# Text excerpt
##############################

Following the success of his debut show BI-TOPIA (★★★★ The Stage, ★★★★★ Reviews Hub), Manchester-based writer and performer Sam Danson returns with Daddy’s First Gay Date, a sharply comic new play directed by Rikki Beadle-Blair. Opening at Seven Dials Playhouse, London, from 28th October – 16th November 2025, the queer rom-com explores masculinity, shame, and coming out in your 30s, all set against the backdrop of a small northern town. With a story that follows Ben as he navigates first-time queer dating, impending fatherhood, and the messy truths of identity, the play promises both humour and heart while shining a spotlight on experiences often absent from the romantic comedy genre


Daddy’s First Gay Date

What first sparked the idea for Daddy’s First Gay Date? 

I knew from the beginning that I wanted to do a show about the highs and lows of queer dating, it’s such an interesting, yet relatively untapped world to explore. At first, it was just going to be the main character going on several dates with vastly different people, eventually though, I begun focusing in on a particular story of a man coming out in his 30s, and entering the queer world for the first time, there were so many questions that came from thinking how the character would react to that. Then there’s the countless questions around the person he dates, and his ex-partner, suddenly it’s a full show of chaos and drama!


Why did you want to frame the story as a romantic comedy?

##############################

[Data items]
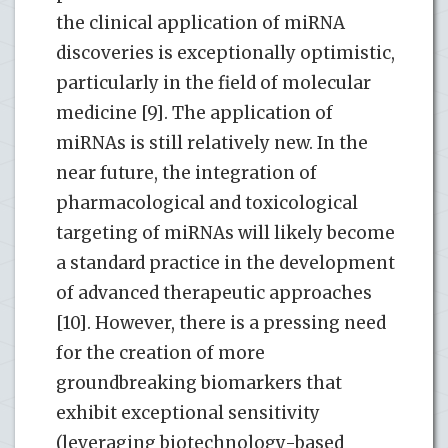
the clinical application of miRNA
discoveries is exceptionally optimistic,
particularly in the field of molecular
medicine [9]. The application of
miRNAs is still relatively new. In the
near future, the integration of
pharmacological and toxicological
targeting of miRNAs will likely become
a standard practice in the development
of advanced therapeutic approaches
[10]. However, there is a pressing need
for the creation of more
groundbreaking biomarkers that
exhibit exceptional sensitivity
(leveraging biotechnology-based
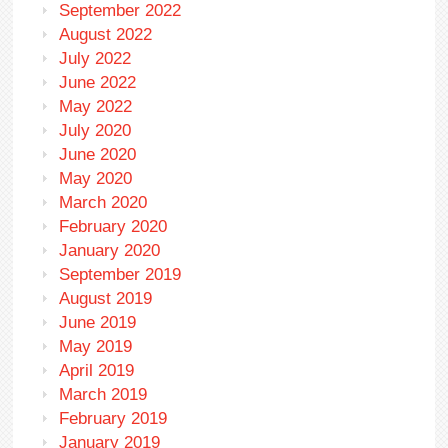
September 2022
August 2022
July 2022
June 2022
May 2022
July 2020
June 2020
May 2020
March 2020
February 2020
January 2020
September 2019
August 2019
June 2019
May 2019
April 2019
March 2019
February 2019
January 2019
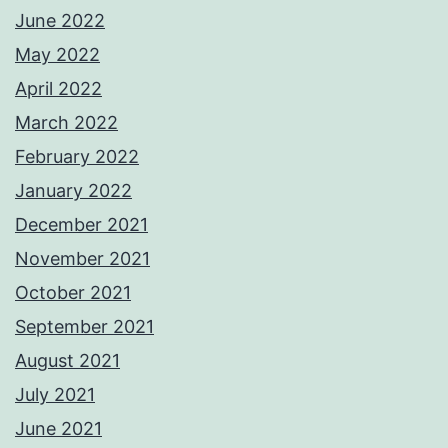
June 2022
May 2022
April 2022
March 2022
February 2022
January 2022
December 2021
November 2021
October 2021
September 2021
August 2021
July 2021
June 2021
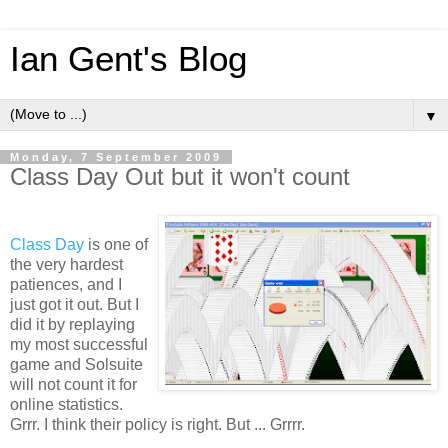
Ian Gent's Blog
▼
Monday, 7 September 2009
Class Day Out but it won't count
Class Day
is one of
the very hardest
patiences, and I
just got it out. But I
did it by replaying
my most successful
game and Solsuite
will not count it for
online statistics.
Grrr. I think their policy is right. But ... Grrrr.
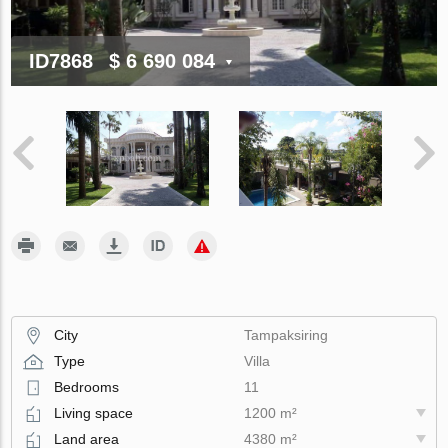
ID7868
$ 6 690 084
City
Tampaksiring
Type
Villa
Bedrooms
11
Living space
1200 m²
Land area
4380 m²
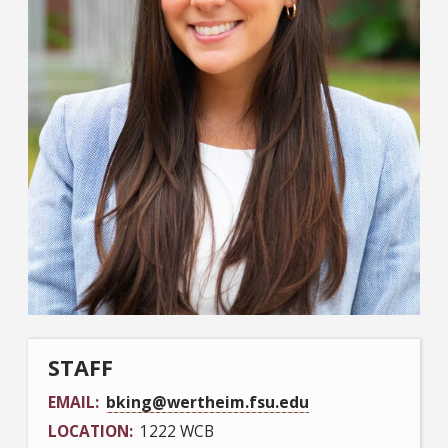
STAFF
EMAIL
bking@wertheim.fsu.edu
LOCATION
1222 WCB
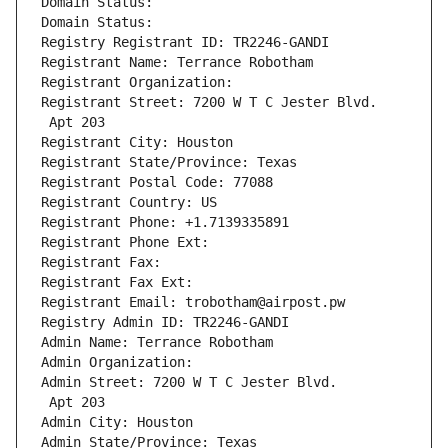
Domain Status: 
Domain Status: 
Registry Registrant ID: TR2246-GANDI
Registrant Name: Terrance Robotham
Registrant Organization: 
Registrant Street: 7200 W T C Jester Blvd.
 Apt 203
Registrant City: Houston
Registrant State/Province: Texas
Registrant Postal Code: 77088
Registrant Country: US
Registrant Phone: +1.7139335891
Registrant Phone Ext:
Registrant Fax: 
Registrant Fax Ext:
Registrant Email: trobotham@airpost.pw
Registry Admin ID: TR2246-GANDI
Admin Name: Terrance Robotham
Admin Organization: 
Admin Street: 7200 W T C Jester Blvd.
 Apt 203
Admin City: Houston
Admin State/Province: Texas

##############################

# Required action 1
Rewrite the passage of the interview about Daddy’s First Gay Date between "I knew from" and "a romantic comedy?", inclusive, replacing "chaos" with "mayhem".
# Required action 2
In the interview about Daddy’s First Gay Date, who directs the play?

# Output 1
I knew from the beginning that I wanted to do a show about the highs and lows of queer dating, it’s such an interesting, yet relatively untapped world to explore. At first, it was just going to be the main character going on several dates with vastly different people, eventually though, I begun focusing in on a particular story of a man coming out in his 30s, and entering the queer world for the first time, there were so many questions that came from thinking how the character would react to that. Then there’s the countless questions around the person he dates, and his ex-partner, suddenly it’s a full show of mayhem and drama!


Why did you want to frame the story as a romantic comedy?

# Output 2
Rikki Beadle-Blair